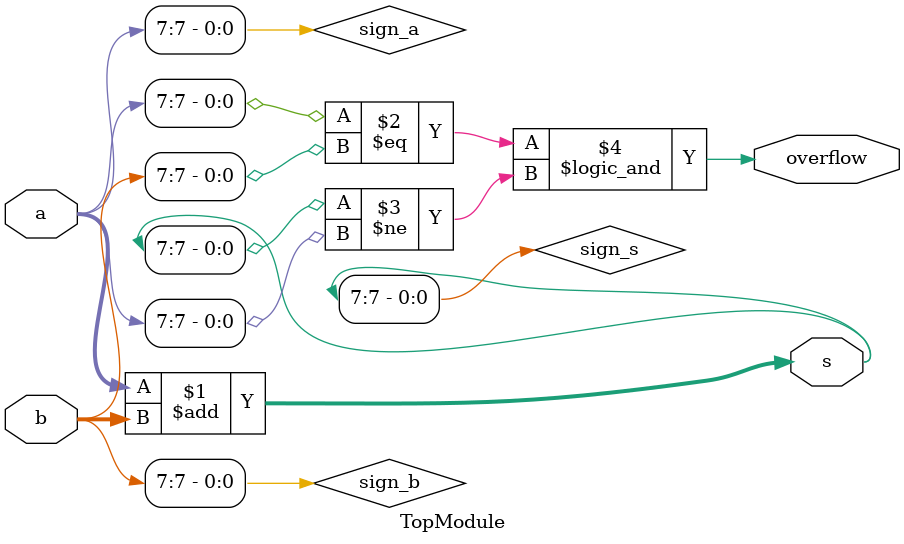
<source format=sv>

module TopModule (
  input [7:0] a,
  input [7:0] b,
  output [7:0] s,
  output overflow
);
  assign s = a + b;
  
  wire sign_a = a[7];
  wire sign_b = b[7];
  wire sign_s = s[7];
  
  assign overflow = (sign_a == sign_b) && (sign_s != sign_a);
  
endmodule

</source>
==
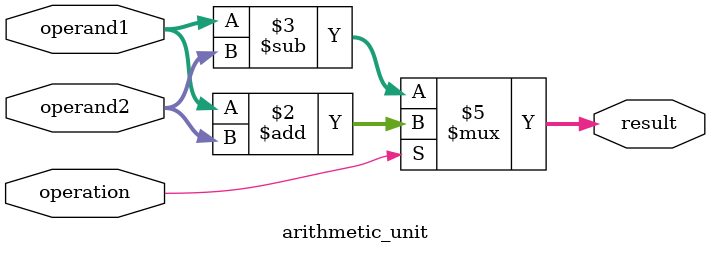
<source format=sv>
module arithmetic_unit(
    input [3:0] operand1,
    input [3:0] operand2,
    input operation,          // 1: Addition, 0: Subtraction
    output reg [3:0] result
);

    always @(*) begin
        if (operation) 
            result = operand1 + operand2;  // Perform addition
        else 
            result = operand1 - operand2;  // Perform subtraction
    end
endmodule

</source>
...
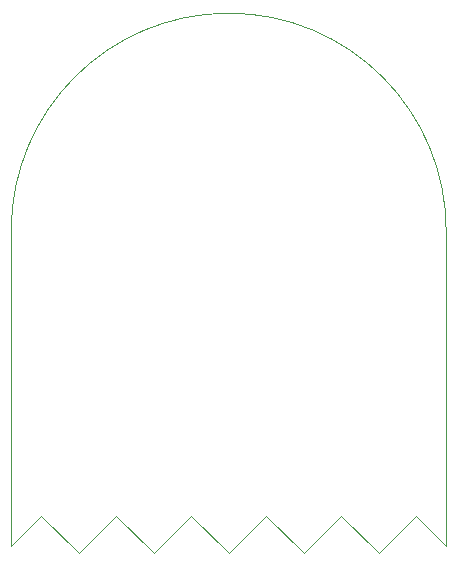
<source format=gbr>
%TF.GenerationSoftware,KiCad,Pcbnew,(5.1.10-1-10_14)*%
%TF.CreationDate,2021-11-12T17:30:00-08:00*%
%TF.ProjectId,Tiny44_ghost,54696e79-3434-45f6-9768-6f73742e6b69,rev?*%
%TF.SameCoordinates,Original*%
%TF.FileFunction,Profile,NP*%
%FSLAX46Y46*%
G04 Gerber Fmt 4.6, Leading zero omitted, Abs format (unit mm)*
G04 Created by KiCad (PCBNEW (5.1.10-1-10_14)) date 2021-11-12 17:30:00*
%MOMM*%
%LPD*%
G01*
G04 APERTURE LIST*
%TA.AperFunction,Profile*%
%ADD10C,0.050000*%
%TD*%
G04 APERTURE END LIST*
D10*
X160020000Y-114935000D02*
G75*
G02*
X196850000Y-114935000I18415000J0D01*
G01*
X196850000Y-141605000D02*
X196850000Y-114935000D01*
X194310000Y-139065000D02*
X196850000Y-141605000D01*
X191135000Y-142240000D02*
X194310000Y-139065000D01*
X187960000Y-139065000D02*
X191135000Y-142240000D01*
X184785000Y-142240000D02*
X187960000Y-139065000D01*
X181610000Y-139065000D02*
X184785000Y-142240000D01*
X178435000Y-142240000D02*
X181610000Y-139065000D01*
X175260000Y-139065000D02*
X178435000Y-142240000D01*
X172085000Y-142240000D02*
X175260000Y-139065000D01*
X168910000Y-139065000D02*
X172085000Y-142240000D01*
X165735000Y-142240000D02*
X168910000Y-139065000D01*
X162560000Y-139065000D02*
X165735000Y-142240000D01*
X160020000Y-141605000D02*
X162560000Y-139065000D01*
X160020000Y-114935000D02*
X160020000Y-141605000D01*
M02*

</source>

What you are asked to do. Every line above that has the string "overflow" needs to be copied.

Problem solution.
  output overflow
  assign overflow = (sign_a == sign_b) && (sign_s != sign_a);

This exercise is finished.